The task - Working through the lines below, return each one that holds "participació".

Data for analysis -
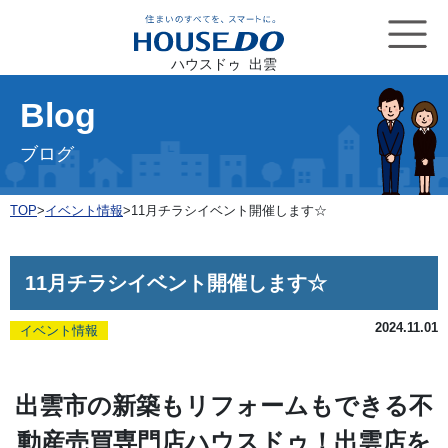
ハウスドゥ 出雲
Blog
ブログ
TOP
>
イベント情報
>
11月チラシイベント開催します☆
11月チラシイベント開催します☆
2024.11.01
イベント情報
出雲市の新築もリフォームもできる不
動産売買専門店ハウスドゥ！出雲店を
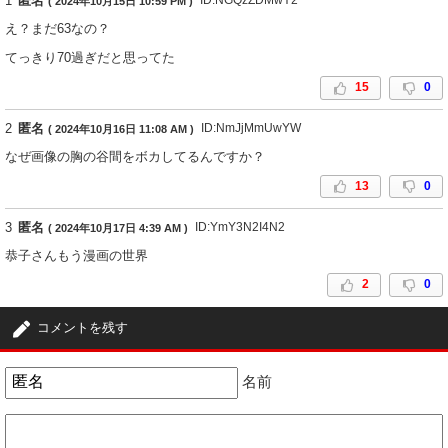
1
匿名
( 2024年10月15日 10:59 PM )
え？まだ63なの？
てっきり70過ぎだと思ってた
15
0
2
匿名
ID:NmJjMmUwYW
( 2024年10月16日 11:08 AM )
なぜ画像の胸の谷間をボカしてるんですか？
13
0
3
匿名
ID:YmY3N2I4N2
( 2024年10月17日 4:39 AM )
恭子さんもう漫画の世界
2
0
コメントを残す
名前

---

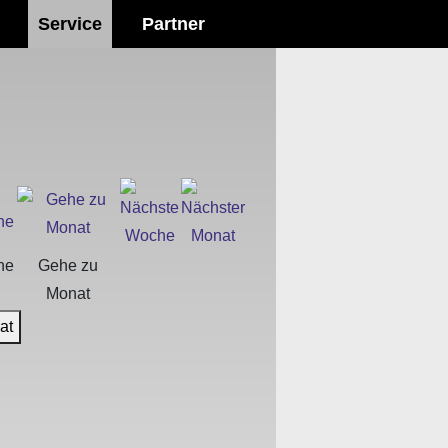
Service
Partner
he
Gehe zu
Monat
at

...

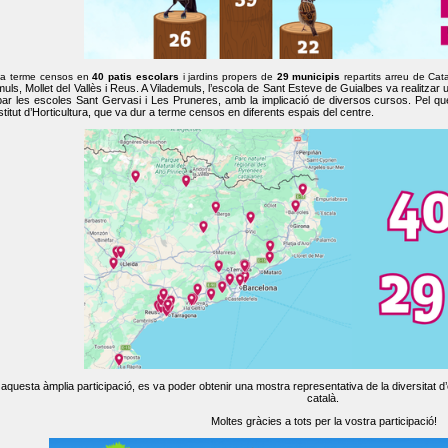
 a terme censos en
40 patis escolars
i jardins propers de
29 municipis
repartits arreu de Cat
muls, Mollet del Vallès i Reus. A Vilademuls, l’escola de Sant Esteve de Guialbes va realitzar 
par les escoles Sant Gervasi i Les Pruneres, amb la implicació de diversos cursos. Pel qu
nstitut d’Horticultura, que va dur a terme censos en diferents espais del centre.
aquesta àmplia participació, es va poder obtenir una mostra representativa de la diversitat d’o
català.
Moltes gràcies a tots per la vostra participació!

Exercise result -
aquesta àmplia participació, es va poder obtenir una mostra representativa de la diversitat d’o
Moltes gràcies a tots per la vostra participació!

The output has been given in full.